Alpi Designer Collections   Collaboration   Product Design

22.06.26

For Synthesis, Studio Shields brought together established names alongside emerging talent, dissolving hierarchy in favour of dialogue. All of the pieces were arranged as layered domestic vignettes that invited visitors to sit, linger and imagine the spaces as their own.

Grounding the foyer was a piece we’re proud to have helped bring to life: a reception counter conceived by Studio Shields, designed and made by Mood Workshop, and clad with a selection of our Eveneer Raw ALPI veneers.

The brief began with a single, evocative reference. “My brief to Craig was stained glass window, vibes from the Bishop’s Parlour,” designer Ruby Shields recalls, a nod to the opulent carpets, fireplaces and leadlight that give the historic rooms their character.
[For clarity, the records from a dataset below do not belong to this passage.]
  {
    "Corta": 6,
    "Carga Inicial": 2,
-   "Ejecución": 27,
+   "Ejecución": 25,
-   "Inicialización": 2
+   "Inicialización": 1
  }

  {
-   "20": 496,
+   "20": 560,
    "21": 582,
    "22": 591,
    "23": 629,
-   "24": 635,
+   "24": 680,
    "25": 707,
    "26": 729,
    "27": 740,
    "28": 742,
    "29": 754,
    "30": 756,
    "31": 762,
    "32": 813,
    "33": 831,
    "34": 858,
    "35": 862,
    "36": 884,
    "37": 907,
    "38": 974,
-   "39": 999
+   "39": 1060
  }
For Ruby, the exhibition itself was an exercise in taking something profoundly traditional and historic, then imagining how it might feel dressed entirely in contemporary Australian design.

Craig Shanahan from Mood Workshop answered the brief by drawing on the language of the building, including glazing beads and timber mouldings – the most traditional of details – and giving them a contemporary refresh. The stained glass translated into a counter face composed of individual veneer pieces, each one cut on the CNC machine and laid up by hand. “A little bit like a puzzle, or paint by numbers,” he explains. The process is what earned the piece its name – Rompicapo, Italian for puzzle – and the affectionate nickname, Rompy. Solid American walnut, laminated and shaped, introduces the soft curves that lend the whole piece its sense of play.
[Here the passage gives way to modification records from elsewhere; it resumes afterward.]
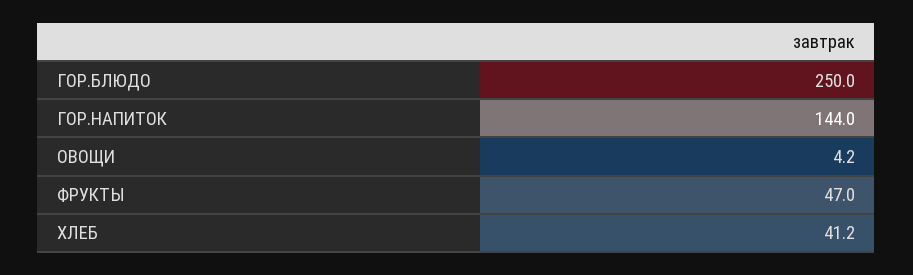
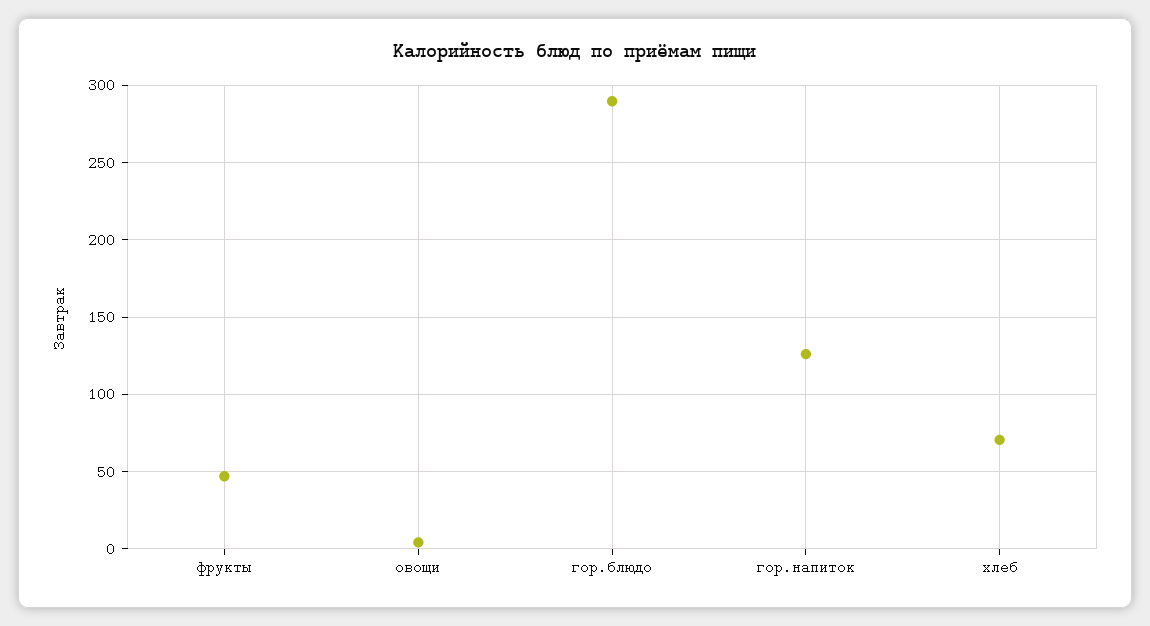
  {
-   "ГОР.БЛЮДО": 250,
+   "ГОР.БЛЮДО": 290,
-   "ГОР.НАПИТОК": 144,
+   "ГОР.НАПИТОК": 125,
    "ОВОЩИ": 4.2,
    "ФРУКТЫ": 47,
-   "ХЛЕБ": 41.2
+   "ХЛЕБ": 70
  }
The material conversation is where the collaboration comes to life. Across the workshop, leaves of ALPI veneer were laid out and considered side by side until the palette settled on a vibrant pop of ALPI Sottsass Red, matched with ALPI Dune for a luminescent quality, as well as the distinct stripes of ALPI Japanese Cedar and a grey veneer from Elton Group’s ALPI archives. The strong colours and patterns are balanced by the warmth and solidity of walnut, finished in a satin hard wax oil.

For Ruby, choosing Elton Group was an easy decision. “There are no other veneers like them – the colours, the grain patterns, the textures, everything.” It’s precisely this breadth that allowed a single piece of joinery to hold tradition and play, structure and softness, all at once.

Synthesis by Studio Shields was at Abbotsford Convent as part of Melbourne Design Week.